[PROBLEM STATEMENT]
Using the data below, return the stretch from the line that contains "M279,348l11,4 -2,6 -3,-1 -4,12 -9,-3 3,-12h2z" through the line that contains "56,-14 97,-23 149,8", both included, exactly as it stands and nothing beyond it.

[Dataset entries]
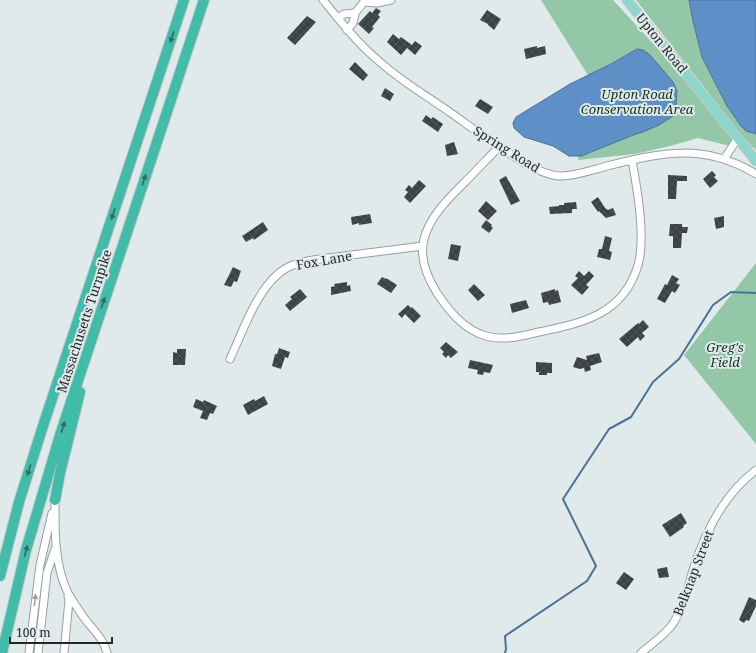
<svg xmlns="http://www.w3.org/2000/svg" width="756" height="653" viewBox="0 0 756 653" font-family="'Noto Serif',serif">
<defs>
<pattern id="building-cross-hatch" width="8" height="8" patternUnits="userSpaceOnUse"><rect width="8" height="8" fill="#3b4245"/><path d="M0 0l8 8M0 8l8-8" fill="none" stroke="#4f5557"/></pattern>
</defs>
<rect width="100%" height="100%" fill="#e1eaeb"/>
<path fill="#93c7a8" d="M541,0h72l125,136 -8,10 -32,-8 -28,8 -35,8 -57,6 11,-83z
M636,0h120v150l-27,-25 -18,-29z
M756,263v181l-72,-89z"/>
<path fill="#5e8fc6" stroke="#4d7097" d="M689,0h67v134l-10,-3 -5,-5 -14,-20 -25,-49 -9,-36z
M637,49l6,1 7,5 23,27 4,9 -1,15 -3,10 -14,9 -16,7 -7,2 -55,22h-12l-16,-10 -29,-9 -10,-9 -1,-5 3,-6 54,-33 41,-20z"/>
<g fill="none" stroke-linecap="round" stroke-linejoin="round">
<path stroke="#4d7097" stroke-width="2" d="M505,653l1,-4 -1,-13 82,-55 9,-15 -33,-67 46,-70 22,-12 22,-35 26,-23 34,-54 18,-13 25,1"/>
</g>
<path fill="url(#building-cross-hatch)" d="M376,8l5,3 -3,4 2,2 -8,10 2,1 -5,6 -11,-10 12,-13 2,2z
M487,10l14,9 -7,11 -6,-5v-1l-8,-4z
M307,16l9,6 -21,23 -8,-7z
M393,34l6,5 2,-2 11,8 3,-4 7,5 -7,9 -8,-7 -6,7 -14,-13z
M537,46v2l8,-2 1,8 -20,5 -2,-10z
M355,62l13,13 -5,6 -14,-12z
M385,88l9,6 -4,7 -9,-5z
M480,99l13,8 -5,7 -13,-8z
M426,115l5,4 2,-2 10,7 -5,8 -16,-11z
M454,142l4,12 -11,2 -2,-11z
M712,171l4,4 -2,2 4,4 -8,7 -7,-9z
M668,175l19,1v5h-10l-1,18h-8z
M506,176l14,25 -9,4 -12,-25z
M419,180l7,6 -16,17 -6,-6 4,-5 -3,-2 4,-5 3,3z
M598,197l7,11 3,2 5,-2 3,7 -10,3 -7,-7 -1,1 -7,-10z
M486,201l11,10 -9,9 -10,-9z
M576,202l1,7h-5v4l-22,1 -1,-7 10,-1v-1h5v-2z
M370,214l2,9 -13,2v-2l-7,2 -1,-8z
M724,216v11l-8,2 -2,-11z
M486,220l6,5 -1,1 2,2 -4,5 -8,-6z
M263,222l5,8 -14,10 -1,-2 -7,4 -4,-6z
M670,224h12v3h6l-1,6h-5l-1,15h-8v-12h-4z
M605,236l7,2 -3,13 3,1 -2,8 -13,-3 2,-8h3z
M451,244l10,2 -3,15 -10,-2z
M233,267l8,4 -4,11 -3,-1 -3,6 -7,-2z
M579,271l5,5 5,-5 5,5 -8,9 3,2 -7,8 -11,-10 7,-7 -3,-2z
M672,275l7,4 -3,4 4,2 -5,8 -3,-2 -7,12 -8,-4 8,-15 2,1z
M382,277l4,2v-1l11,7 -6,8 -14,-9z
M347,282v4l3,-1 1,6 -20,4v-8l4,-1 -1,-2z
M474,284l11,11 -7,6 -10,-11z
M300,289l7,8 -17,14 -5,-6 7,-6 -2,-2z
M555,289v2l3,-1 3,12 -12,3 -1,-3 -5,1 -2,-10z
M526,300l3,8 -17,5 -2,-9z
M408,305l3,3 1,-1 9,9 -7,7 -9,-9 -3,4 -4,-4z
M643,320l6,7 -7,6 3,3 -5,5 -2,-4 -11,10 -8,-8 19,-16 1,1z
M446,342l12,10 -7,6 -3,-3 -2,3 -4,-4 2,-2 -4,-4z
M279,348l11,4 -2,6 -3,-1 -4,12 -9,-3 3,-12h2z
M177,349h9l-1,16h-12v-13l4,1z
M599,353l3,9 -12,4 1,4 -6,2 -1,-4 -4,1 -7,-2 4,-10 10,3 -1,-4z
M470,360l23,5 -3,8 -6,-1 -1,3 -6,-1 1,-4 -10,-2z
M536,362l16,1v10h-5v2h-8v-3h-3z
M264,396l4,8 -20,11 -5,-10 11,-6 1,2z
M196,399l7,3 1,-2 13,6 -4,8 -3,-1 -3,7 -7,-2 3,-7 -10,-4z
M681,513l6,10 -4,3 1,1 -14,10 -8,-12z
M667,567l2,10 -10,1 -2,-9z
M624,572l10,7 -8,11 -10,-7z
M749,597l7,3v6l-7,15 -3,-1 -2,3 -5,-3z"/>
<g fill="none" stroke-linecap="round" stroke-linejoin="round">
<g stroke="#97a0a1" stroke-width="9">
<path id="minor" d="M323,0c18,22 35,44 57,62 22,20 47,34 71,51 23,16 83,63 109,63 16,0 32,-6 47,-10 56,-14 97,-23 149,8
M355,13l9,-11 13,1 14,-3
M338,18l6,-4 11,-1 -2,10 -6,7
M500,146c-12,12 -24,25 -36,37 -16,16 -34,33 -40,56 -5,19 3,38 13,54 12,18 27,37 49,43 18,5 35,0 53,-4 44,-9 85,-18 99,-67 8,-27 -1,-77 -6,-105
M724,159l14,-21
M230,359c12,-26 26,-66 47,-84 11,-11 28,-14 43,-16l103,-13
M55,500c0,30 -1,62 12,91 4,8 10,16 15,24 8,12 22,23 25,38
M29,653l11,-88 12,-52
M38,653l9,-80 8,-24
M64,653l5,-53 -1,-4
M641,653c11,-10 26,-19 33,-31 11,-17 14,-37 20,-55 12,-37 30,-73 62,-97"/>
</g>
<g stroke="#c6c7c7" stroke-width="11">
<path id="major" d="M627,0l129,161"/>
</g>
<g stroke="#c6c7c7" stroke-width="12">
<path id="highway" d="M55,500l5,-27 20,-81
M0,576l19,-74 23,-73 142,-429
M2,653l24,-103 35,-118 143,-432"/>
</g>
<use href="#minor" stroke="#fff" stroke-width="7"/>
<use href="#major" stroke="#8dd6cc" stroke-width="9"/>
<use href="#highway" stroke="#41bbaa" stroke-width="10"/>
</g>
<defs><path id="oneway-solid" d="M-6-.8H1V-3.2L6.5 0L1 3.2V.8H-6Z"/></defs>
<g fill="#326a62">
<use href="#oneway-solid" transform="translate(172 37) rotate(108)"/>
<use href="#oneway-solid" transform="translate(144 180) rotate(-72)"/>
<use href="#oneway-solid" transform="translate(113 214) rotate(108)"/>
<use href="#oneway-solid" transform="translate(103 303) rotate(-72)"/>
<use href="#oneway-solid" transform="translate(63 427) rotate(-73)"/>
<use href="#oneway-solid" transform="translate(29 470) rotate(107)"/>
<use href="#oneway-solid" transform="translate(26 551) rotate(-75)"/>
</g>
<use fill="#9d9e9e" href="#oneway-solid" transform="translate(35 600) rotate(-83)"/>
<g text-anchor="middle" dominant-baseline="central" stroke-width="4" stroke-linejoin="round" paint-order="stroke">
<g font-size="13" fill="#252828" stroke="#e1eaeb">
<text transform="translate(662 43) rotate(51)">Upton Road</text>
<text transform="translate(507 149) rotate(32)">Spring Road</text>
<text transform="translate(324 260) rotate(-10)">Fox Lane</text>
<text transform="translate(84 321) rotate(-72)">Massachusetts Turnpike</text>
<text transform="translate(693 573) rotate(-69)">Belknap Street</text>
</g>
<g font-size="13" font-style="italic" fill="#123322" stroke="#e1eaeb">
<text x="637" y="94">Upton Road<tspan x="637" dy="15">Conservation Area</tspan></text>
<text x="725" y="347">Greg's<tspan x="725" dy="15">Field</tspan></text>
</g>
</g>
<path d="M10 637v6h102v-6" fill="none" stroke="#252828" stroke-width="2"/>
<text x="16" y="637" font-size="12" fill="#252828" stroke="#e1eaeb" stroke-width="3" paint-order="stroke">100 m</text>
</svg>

[TASK RESULT]
M279,348l11,4 -2,6 -3,-1 -4,12 -9,-3 3,-12h2z
M177,349h9l-1,16h-12v-13l4,1z
M599,353l3,9 -12,4 1,4 -6,2 -1,-4 -4,1 -7,-2 4,-10 10,3 -1,-4z
M470,360l23,5 -3,8 -6,-1 -1,3 -6,-1 1,-4 -10,-2z
M536,362l16,1v10h-5v2h-8v-3h-3z
M264,396l4,8 -20,11 -5,-10 11,-6 1,2z
M196,399l7,3 1,-2 13,6 -4,8 -3,-1 -3,7 -7,-2 3,-7 -10,-4z
M681,513l6,10 -4,3 1,1 -14,10 -8,-12z
M667,567l2,10 -10,1 -2,-9z
M624,572l10,7 -8,11 -10,-7z
M749,597l7,3v6l-7,15 -3,-1 -2,3 -5,-3z"/>
<g fill="none" stroke-linecap="round" stroke-linejoin="round">
<g stroke="#97a0a1" stroke-width="9">
<path id="minor" d="M323,0c18,22 35,44 57,62 22,20 47,34 71,51 23,16 83,63 109,63 16,0 32,-6 47,-10 56,-14 97,-23 149,8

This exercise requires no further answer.